You are pretty much minimum contact anyway, compared to families who live near each other and visit daily.
I wouldn't expect family to have to travel so far to help out and can't understand why you would tbh.

However, I wouldn't be filming any birth, let alone sending them a copy Grin
As pp have said plenty of other people manage, you'll be fine.

Do you think it's bothered you because you see other people with families to help out? If so, please look at all the threads of women who have given birth and experienced problems with family members, usually mil's. Grin

Funnyonion17 · 21/05/2017 15:04

Yabu. I'm due to give birth any minute and other then the day of birth childcare i don't expect the troops to princess me afterwards

LedaP · 21/05/2017 15:05

I think it was they way they expected the op and her DH to join in their ridiculing the elderly relative that has her looking at things again.

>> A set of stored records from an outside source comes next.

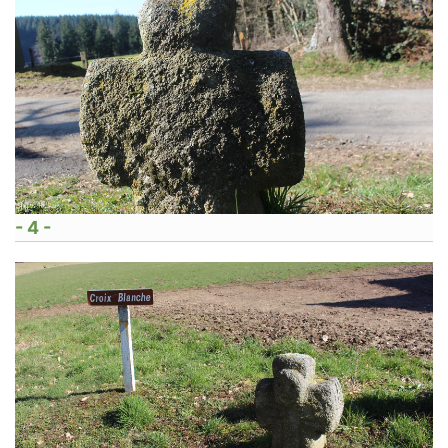
- 4 -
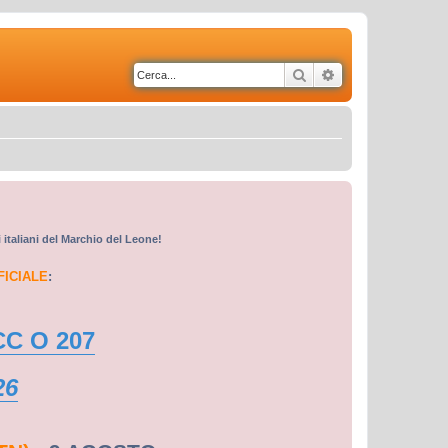
Cerca
Ricerca avanzata
i italiani del Marchio del Leone!
FICIALE
:
CC O 207
26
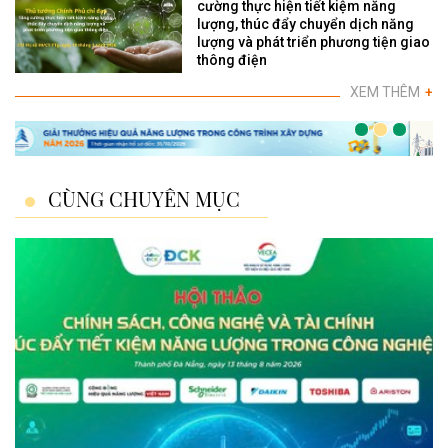
cường thực hiện tiết kiệm năng
lượng, thúc đẩy chuyển dịch năng
lượng và phát triển phương tiện giao
thông điện
XEM THÊM
+
CÙNG CHUYÊN MỤC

No its not. Its clear its not.

And if my elderly relative suggested i flew to another country to help dbro out, both he and i would find it funny.

The family werent laughing at the OP. They were laughing at the suggestion that they flew in to help 2 adults. And olanned all the other stuff that went with it. The op clearly states they only see eachother at special occassions. They are exactly a very close family.

Can you imagine the aibu if they did fly in? 'Dh family only visit on special occassions, i am not very fond of them because they dont help when we need them too. Now they are saying they will fly in when my baby is born and stay 2/3/4 weeks to 'help out'. Aibu to tell them i dont eant them staying while i am trying to recover/breastfeed/ bond with baby etc'

terrylene · 21/05/2017 15:09

It does seem to be the norm for most families these days. Perhaps 'close' means you know what each other look like...........

However, they wouldn't be having an as it happens video of the arrival Hmm . They can make do with a photo in a birth announcement like anyone else. I am sure your DH will have better things on his mind at the time.

DHs have a lot more responsibility to get on and do things - used to get it taken off them. That is not a bad thing.